Einer der Gründe, warum die gegenwärtige Entwicklung uns so unvorbereitet und überraschend überrannt hat, besteht in diesem beziehungslosen Mißverhältnis zur allgemeinen geistigen Situation. Es liegen im geistigen Raum der Kirche so viele Anliegen unerfüllt und unerledigt herum. Uns fehlt irgendwie der große Mut, der nicht aus dem Blutdruck oder der Jugendlichkeit, sondern aus dem Besitz des Geistes und dem Bewußtsein des Segens, der uns zuteil geworden ist, kommt. Und deswegen haben wir Angst und begeben uns auf die Flucht… Als ob wir nicht gesandt seien bis ans Ende der Tage und so für jeden Tag eine echte Verheißung besäßen. Gerade das kirchliche Hirtenamt steht heute oft im Kreuzfeuer der Fragen und Kritik. Wie will die Kirche den Christen retten, wenn sie die Kreatur, die christlich werden soll, im Stich lässt?
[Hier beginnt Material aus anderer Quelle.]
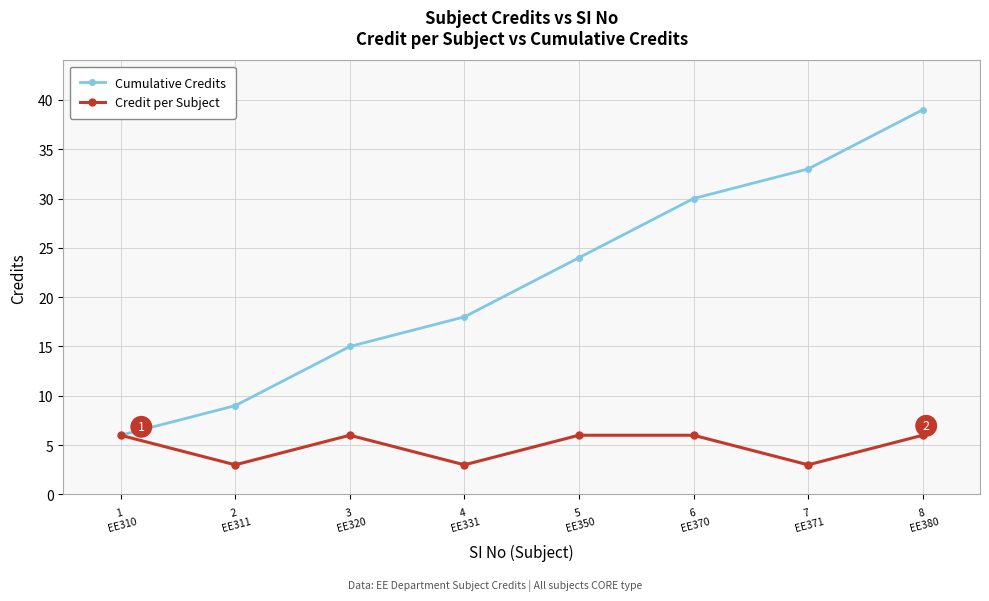

Which series has the largest range (max minus min)?

Cumulative Credits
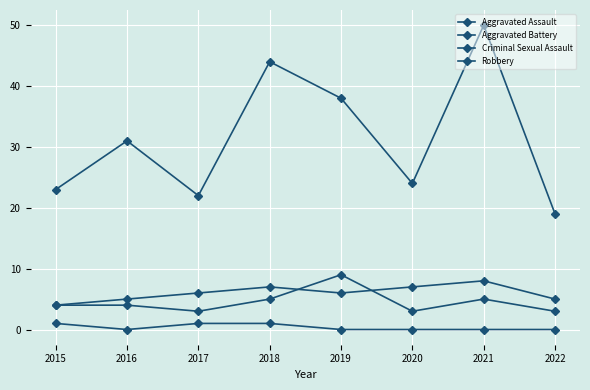

What is the difference between the Aggravated Assault values at 2016 and 2022?

1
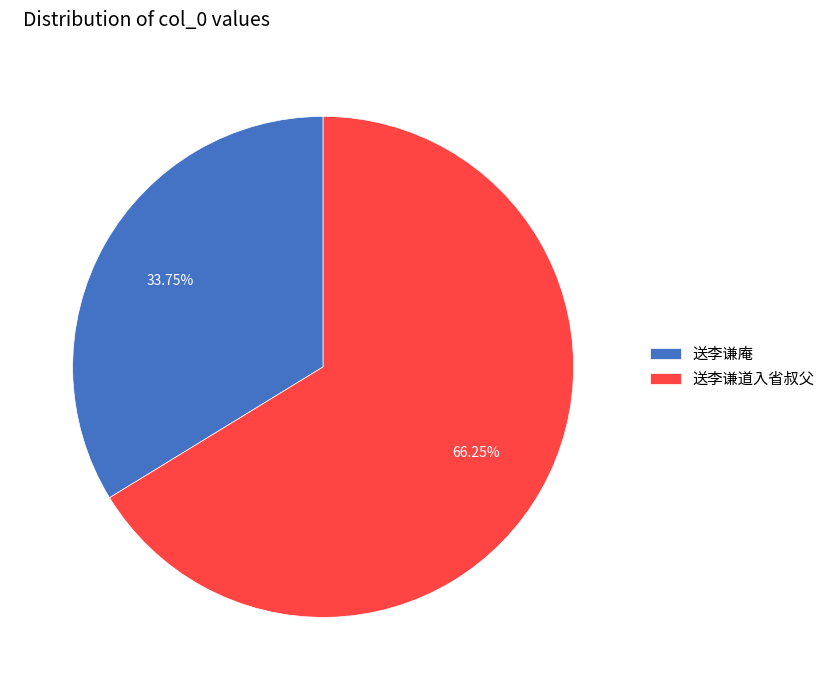

How many slices are in this pie chart?

2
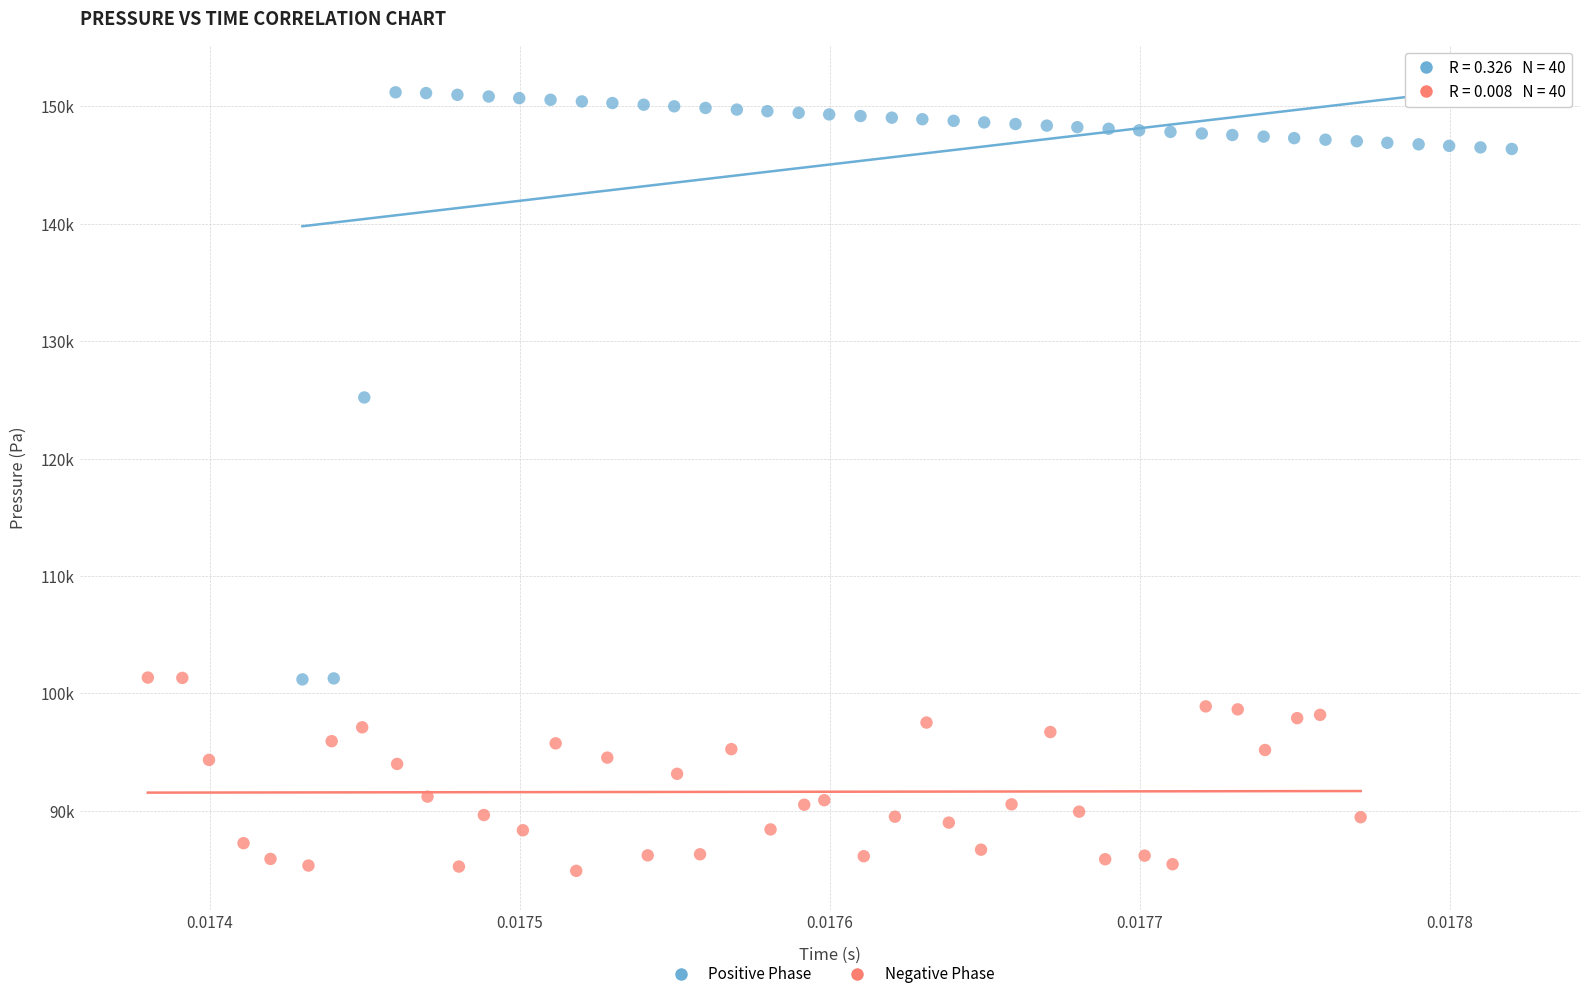

Which series reaches the maximum Y coordinate?

Positive Phase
Eine der wichtigsten Gründe der Zerstörung oder Minderung des Vertrauens liegt in der gegenseitigen Diskriminierung der ‚Gruppen‘ und ‚Richtungen‘ vor dem Laien und vor dem Suchenden… Es muß innerhalb der Kirche die ehrliche Aussprache und der christliche Meinungsaustausch zwischen den verantwortlichen Menschen und Instanzen möglich sein. Die Situation wird grundlegend nicht durch Verhandeln geändert, sondern durch die Bekehrung. Ut vitam habeant: Dieses Wort muss gerade in einer Zeit, die in das Leben verliebt ist, eine neue Erfüllung und Darstellung erfahren… Die Kirche müßte sich einmal von außen betrachten, um zu sehen, wie verhängnisvoll diese Gruppenkämpfe… auf den suchenden Menschen wirken.

Die Bindung an diese Aufgaben ist eine Bindung aus der Verantwortlichkeit, die wir dafür tragen, dass das Antlitz Gottes in der Kreatur bleibe. Wir sollen vor die Menschen treten nicht zuerst, weil wir zweitausend Jahre hindurch immer da waren und weil wir große Zeiten hinter uns haben, sondern weil wir begriffen haben, was der strömende Heilswillen Gottes ist. Wir dürfen uns innerlich nicht verengen auf die eigene Sicherheit oder das eigene Heil. Das erste worum es zu gehen hat, ist der Glanz und die Ehre des Herrgotts, und wer echt für diese steht, dem wird all das andere zugegeben werden.

Und so bleibt die Frage nach dem Vertrauen der Kirche immer wieder eine Frage nach dem Menschen in der Kirche in allen Stufen und Ämtern, und so bleibt die Krise des Vertrauens zur Kirche immer wieder die Klage über die Krise des kirchlichen Menschen, und so bleibt die Aufgabe, die sich aus der Pflicht zur Wiederherstellung des Vertrauens zur Kirche ergibt, zuerst und zuinnerst die Aufgabe der Wiederherstellung und Bildung eines echten und zuversichtlichen kirchlichen Menschen.